Endocrine and Targeted Therapy for Hormone-Receptor-Positive, HER2-Negative Advanced Breast Cancer: Insights to Sequencing Treatment and Overcoming Resistance Based on Clinical Trials

Abstract

Background: Advanced hormone-receptor positive HER2 negative breast cancer is a common and a very heterogeneous disease. Hormone therapy is the main first line treatment of choice, given alone or in combination with other agents that have shown to improve patient outcomes, Nevertheless, treatment remains generally palliative rather than curative. Sequencing of such treatment remains challenging, especially with resurgence of variable resistance patterns. Multiple attempts have been made to overcome resistance and improve patient survival, yet resistance remains not very well understood and metastatic cancer remains a disease with dismal prognosis. Methods: In this paper, we searched pubmed database as well as local and international meetings for all studies discussing advanced and metastatic hormone-receptor-positive, her2-negative breast cancer, hormonal treatment, resistance to hormonal treatment, mechanism of resistance, and means to overcome such resistance. Conclusion: There does not exist an optimal treatment sequence for hormone-receptor-positive, her2-negative advanced breast cancer. However, after review of literature, a reasonable approach may be starting with tamoxifen, aromatase inhibitors, or fulvestrant in absence of visceral crisis, in addition to ensuring adequate ovarian function suppression in pre/peri-menopausal women. Aromatase inhibitors and fulvestrant seem to be superior. Resistance to such agents is increasing, mostly attributed to genetic and molecular changes. Multiple modalities are addressed to overcome such resistance including use of CKD4/6 inhibitors, mTOR inhibitors and PI3K inhibitors in addition to other agents under study, all with promising results. CDK4/6 inhibitors work best when used in frontline setting. Finally, treatment of breast cancer remains a growing field, and more studies are to be awaited.

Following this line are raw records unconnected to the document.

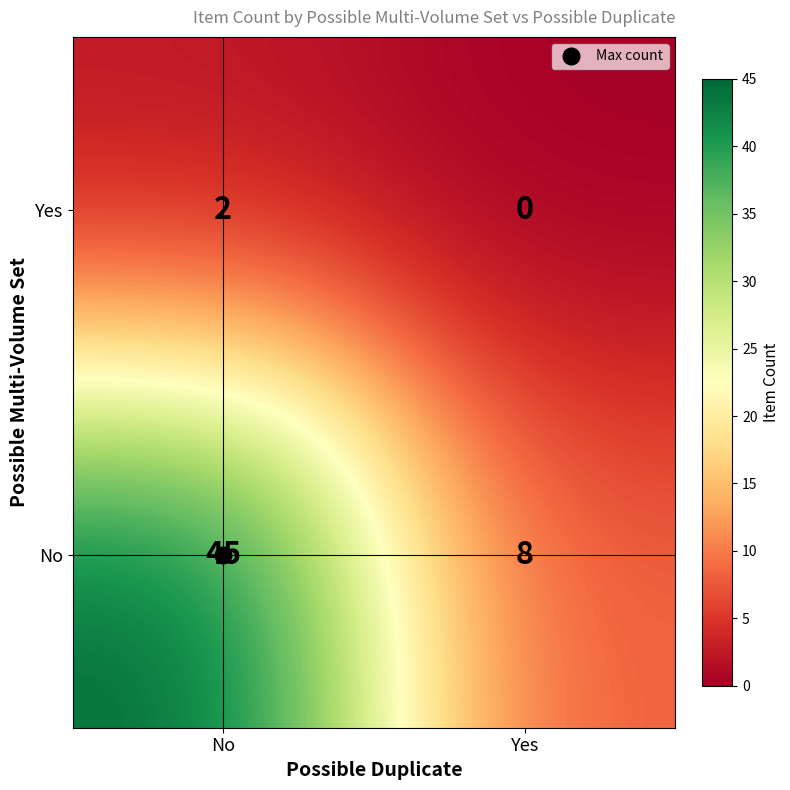

Which series has the widest spread of values?

No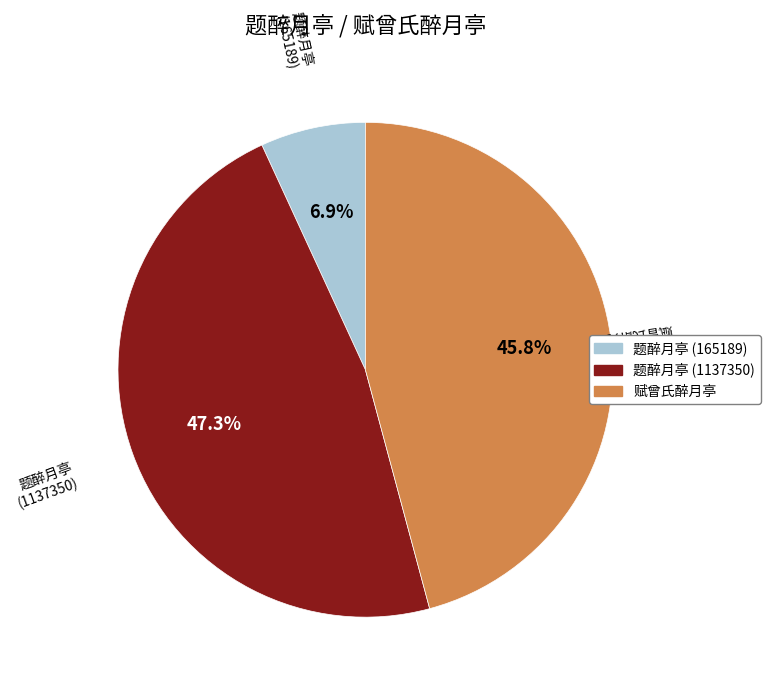

Is there a majority slice in this chart?

No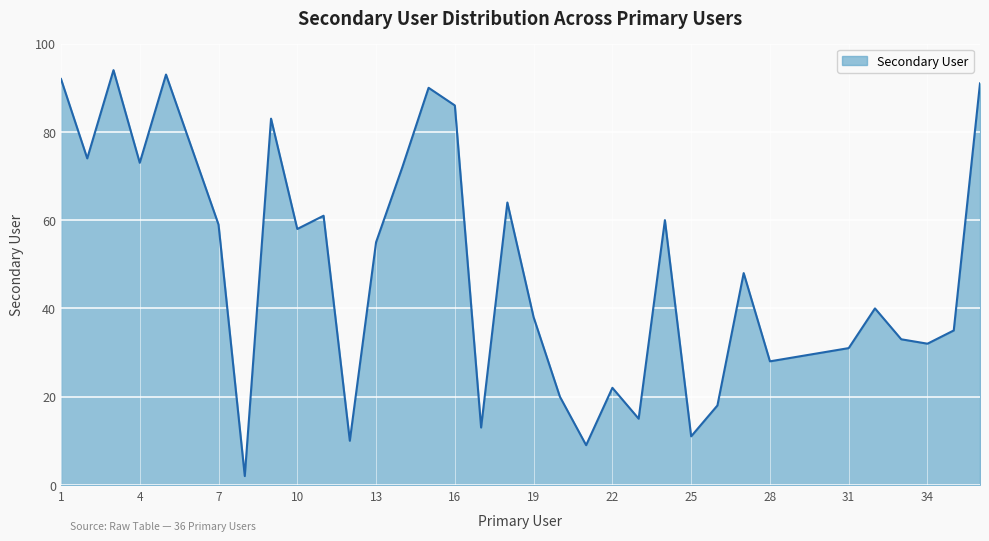

What is the difference between the maximum and minimum values?

92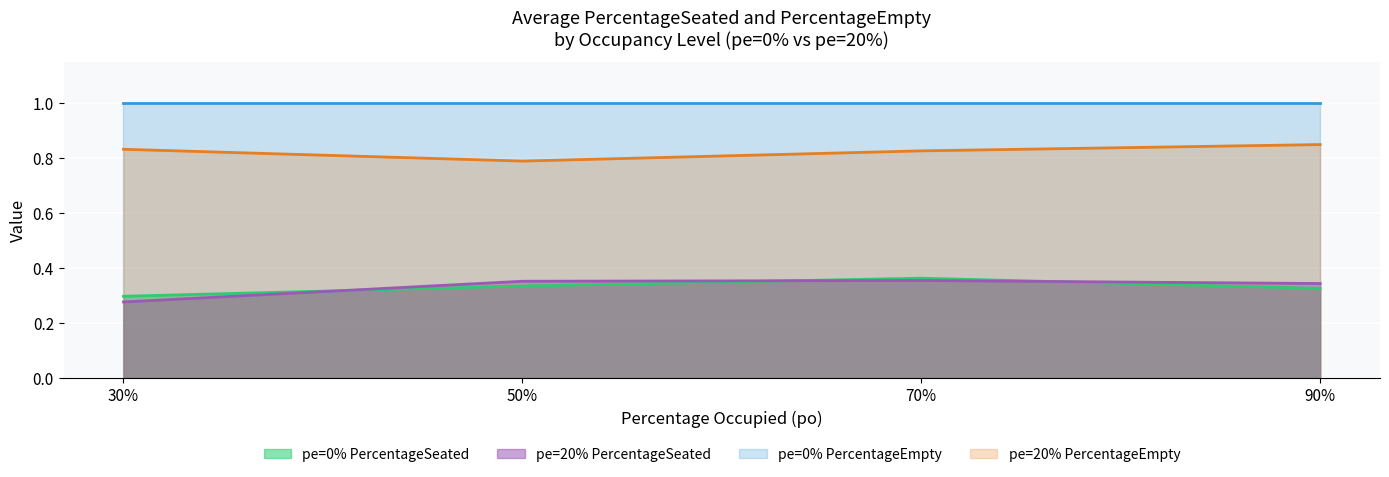

True or false: PercentageSeated and PercentageOccupied intersect in this chart.

False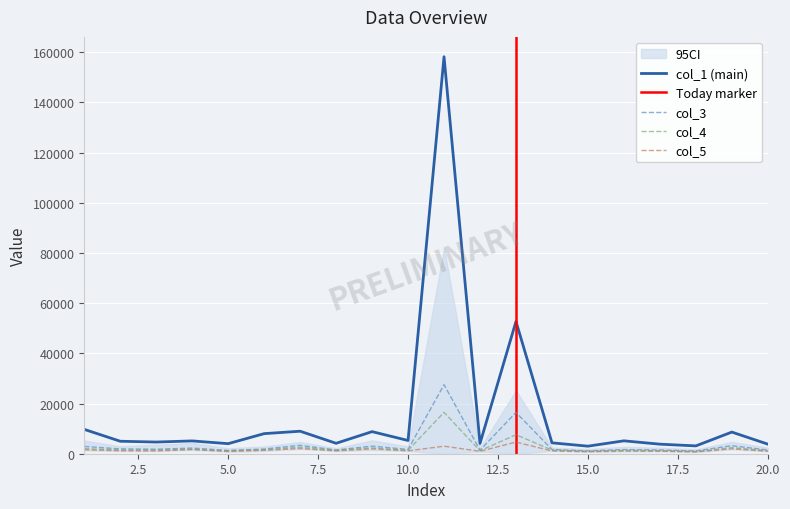

What is the difference between the highest and lowest values at 15?

2227.1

Keywords: HER2 negative; advanced breast cancer; endocrine resistance; endocrine therapy; hormone receptor positive; overcoming resistance; sequencing treatment.

Figure 1

Breast cancer molecular subtypes (4, 5).

Figure 2

Luteinizing hormone (LH) stimulates the production of testosterone by theca cells in the ovaries. Testosterone is then converted to 17β-estradiol by the aromatase enzyme, a step that is stimulated by follicle-stimulating hormone (FSH) (17). This process occurs in adipose tissue as well as in muscle, liver, brain tissue and breast tumors (18). Estradiol acts as a ligand to the estrogen receptor (ER), dissociating the heat shock proteins from the receptor and inducing receptor dimerization, thereby activating a signaling pathway that recruits transcription factors associated with proliferation, invasion and angiogenesis of breast cancer (19).

Figure 3

Two regions in the ER are involved in the process described in Figure 2: activation function 1 (AF1), which is activated by growth factors acting via the mitogen-activated protein kinase [MAPK] pathway, and activation function 2 (AF2), which is activated by estrogen (20, 21).

Figure 4

Our suggested sequence of treatment in HR+/HER2– ABC.